27. Trevor Moffitt (1936 - 2006)
The School Teacher Evelyn Gibson Arrives, October 1941 - From the Stanley Graham Series
Oil on board
58 x 58 cm
Signed & dated 1987
est. $20,000 - 30,000
Relative Size: The School Teacher Evelyn Gibson Arrives, October 1941 - From the Stanley Graham Series
Relative size

PROVENANCE
Private Collection, Auckland

Towards the end of 1985, with his own life having settled down a bit, Trevor started to research Stanley Graham the West Coast murderer. He read all the material available on the case but did not go to see the recently released film because 'I did not want to be influenced by it'.

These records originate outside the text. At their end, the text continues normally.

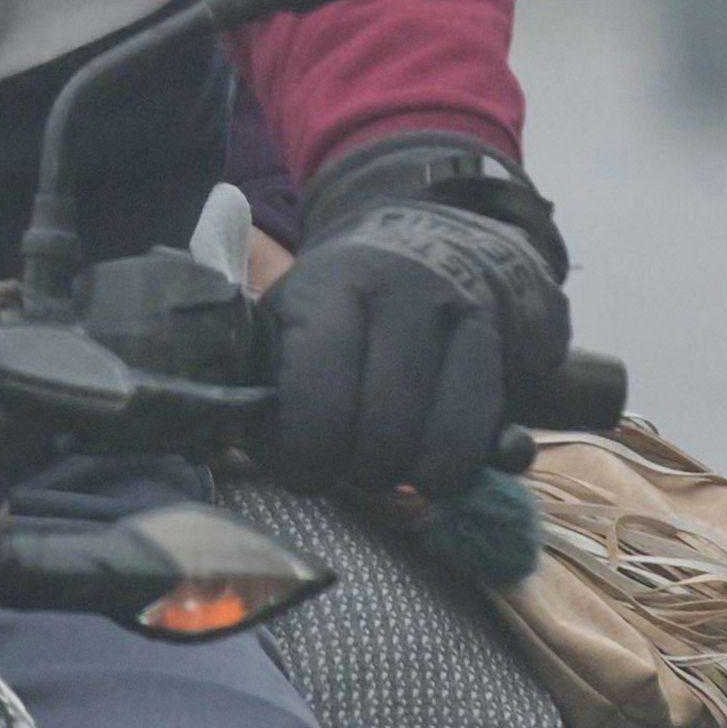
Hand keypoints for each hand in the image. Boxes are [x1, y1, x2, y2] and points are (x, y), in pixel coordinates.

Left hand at [259, 140, 569, 497]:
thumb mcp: (280, 322)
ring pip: (436, 448)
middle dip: (353, 473)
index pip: (318, 398)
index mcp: (327, 290)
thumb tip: (232, 441)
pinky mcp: (494, 345)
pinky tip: (427, 462)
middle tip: (340, 467)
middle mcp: (397, 295)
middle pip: (380, 435)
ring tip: (380, 462)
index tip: (299, 468)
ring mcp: (454, 317)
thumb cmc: (331, 310)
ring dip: (403, 478)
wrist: (419, 249)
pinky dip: (454, 471)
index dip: (304, 457)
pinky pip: (482, 441)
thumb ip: (255, 378)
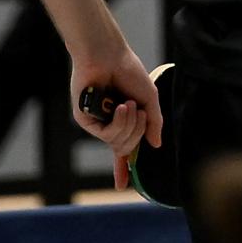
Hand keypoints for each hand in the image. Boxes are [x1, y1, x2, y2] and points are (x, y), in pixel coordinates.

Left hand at [71, 50, 161, 189]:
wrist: (109, 55)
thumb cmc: (129, 71)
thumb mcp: (149, 98)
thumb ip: (153, 122)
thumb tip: (156, 145)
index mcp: (122, 120)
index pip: (122, 150)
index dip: (123, 169)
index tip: (122, 187)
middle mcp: (108, 124)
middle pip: (126, 147)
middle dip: (138, 132)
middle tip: (140, 111)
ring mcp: (96, 123)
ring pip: (117, 142)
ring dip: (129, 124)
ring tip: (127, 104)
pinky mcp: (85, 120)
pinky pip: (106, 134)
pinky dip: (118, 122)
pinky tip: (119, 106)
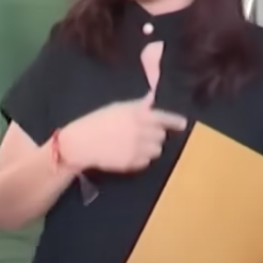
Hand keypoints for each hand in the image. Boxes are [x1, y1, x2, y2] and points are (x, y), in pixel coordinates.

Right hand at [58, 42, 186, 172]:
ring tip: (137, 145)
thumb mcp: (117, 108)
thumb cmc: (96, 121)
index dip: (175, 121)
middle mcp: (141, 131)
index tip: (182, 124)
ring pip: (157, 150)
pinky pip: (146, 161)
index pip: (164, 118)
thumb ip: (138, 105)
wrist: (80, 144)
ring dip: (151, 148)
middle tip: (145, 134)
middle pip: (161, 135)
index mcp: (138, 115)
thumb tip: (153, 98)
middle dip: (156, 134)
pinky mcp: (132, 163)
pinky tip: (129, 153)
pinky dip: (142, 158)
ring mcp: (138, 148)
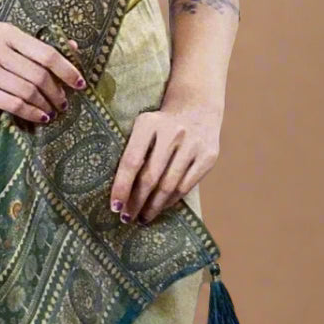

During the school holidays Trevor spent a couple of weeks in 'Hokitika and visited all the relevant sites and the remains of [Stan's] house which the locals burned down' soon after Graham died. 'I was able to speak to people, who if they hadn't known Graham, had certainly met some of the people he killed, so that was interesting'. However, there was a general reticence by West Coasters to talk about the shootings and when Trevor obliquely introduced his name into the conversation while having a drink in the public bar, he was told: 'Bloody good bloke, Stan was. Pity he didn't take more of the bastards with him'. 'The only thing that remains now of where the killings took place is the concrete bases of fireplaces - it's all very spooky; moss grows on the telephone poles, mists rise around you and there seems to be a thousand pairs of eyes on you'.

The year was 1941 and Stanley Graham was a forty- year old farmer living at Koiterangi, near Hokitika. He was a skilled bushman and excellent marksman, but was known to have a bad temper. Mrs Graham was supportive of her husband, although she had been a barmaid in Rakaia and was never really accepted into the community. 'The wives ganged up on her. She didn't get invited to the morning tea parties and things like that'. All was reasonably well until Graham's cowshed was condemned as insanitary by a local dairy factory inspector. One of his cows died and he thought it had been poisoned. Graham and his wife suspected that his neighbours were plotting against him, possibly to try and force them off their land.

In response to Graham threatening one or two neighbours while being armed with a rifle, the local constable arrived at his farmhouse supported by Sergeant Billy Cooper (born and bred in Waikaia) and two constables from Hokitika. The initial meeting with Graham was cordial but soon after they left a neighbour reported that he was seen with a gun. The policemen returned and in what could be summarised as their attempts to take Graham's rifle from him all were shot. Two died on the spot, most unusually from a single bullet. A third died soon after, and the fourth a few days later. A field instructor from the Canterbury Education Board, George Ridley, went to investigate, while being covered by an armed neighbour. Ridley eventually made a nervous move towards Graham and was shot, subsequently dying of his wounds over a year later.

Graham fled into the bush and remained at large for twelve days. This was despite the enlistment of around one hundred policemen, some brought down from Auckland, plus about fifty soldiers and close to fifty locals, some being Home Guardsmen for the period of the War. Graham made two night time shadowy attempts to return to his farmhouse but was spotted on both occasions. Shots were exchanged, and Graham killed two of the locals, but on the second occasion he received a wound in his shoulder, but still escaped.

Eventually he was sighted and shot at relatively close range. While injured on the ground he said, 'You've got me, I've paid in full'. Stanley Graham died the following day to be eventually recorded as killing seven men. Until the Aramoana murders in 1990, Graham had the dubious distinction of committing the most murders in New Zealand's history.

The first showing of the Stanley Graham series was at the Carnegie Gallery, in the Carnegie Centre, Dunedin, in August 1987. It was a joint exhibition with Bing Dawe and Barry Cleavin, with nine or ten of Moffitt's works on show. None of his paintings sold, but unbeknown to anyone associated with the exhibition, the daughter of George Ridley, the Education Board field instructor shot by Graham, turned up at the preview: I'd gone outside for a cigarette and Grahame Sydney [the artist] came rushing out and said, 'Oh my God, there's all sorts of things happening in there. This woman screaming and yelling. We asked her if she'd like to meet you, and the next thing she went past at about 300 mph and disappeared into the night'. I never heard of her since. But she apparently was highly upset at being confronted by a couple of paintings of her father being shot. It was a bit insensitive I suppose, but I didn't know she was going to be there.